The object was rediscovered many years later by Dr. Khalil Messiha, an authority on ancient models. According to Messiha and others who have studied the object, it has characteristics of very advanced aerodynamics, much like modern pusher-gliders that require very little power to stay aloft. The curved wings are today known as reversedihedral wings, which can attain great amounts of lift. A similar design is employed on the supersonic Concorde aircraft.

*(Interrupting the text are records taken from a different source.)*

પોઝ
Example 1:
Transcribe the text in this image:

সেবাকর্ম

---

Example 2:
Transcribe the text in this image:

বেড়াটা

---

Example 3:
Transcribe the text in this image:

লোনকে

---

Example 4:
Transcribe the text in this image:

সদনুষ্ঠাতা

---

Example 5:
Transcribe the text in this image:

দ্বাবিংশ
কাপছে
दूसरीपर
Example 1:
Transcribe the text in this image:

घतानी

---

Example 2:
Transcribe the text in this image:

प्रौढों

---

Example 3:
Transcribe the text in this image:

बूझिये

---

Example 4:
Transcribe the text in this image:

Was this just a child's toy? Or was it a scale model of an aircraft the Egyptians planned to build... or did build. If they did build a full-scale version of the aircraft, no evidence exists for it. No full-size airplanes have been found in any pharaoh's tomb to fly him to the land of the dead.
THE CARVINGS AT ABYDOS
Although no airplanes or airplane parts have ever been found from the ruins of ancient Egypt, is there corroborating evidence that they constructed aircraft?

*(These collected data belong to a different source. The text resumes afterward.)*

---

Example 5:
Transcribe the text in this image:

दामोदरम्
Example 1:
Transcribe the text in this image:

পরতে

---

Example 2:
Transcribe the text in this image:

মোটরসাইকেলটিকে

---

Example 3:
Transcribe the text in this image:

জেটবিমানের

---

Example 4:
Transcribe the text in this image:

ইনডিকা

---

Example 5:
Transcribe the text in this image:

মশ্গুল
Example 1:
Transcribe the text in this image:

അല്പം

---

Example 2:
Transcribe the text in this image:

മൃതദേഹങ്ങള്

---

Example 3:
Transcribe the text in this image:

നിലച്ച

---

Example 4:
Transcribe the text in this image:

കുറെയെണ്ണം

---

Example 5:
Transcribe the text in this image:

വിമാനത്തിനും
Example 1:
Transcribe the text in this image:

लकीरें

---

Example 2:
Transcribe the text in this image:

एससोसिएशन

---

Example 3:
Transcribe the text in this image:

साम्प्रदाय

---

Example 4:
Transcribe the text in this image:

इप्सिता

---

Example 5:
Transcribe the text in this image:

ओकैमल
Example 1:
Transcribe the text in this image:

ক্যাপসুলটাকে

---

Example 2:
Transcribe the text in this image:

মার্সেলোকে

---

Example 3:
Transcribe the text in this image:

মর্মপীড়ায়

Even more controversial than the model airplane are the enigmatic carvings found in the temple of Abydos, Egypt by Dr. Ruth Hover. Hover photographed a wall panel which had been revealed when a newer overlaying panel crumbled and fell off. The older panel beneath contained embossed images that resemble modern aircraft as seen in profile.
One bears a striking resemblance to a modern helicopter, while others could be interpreted as aircraft, hovercraft or even flying saucers. When the photos of these carvings first surfaced, it was assumed that they had been digitally altered to create a sensational hoax. And indeed some of them had been retouched to more clearly show aircraft-like features. But even unaltered photos seemed to show the very modern-looking figures.
Perhaps looks are deceiving, however. The official take from archaeologists is that the strange carvings are palimpsests - the result of two or more overlapping carvings that combine to look like something else. The "aircraft," they say, are merely combinations of overlapping hieroglyphics.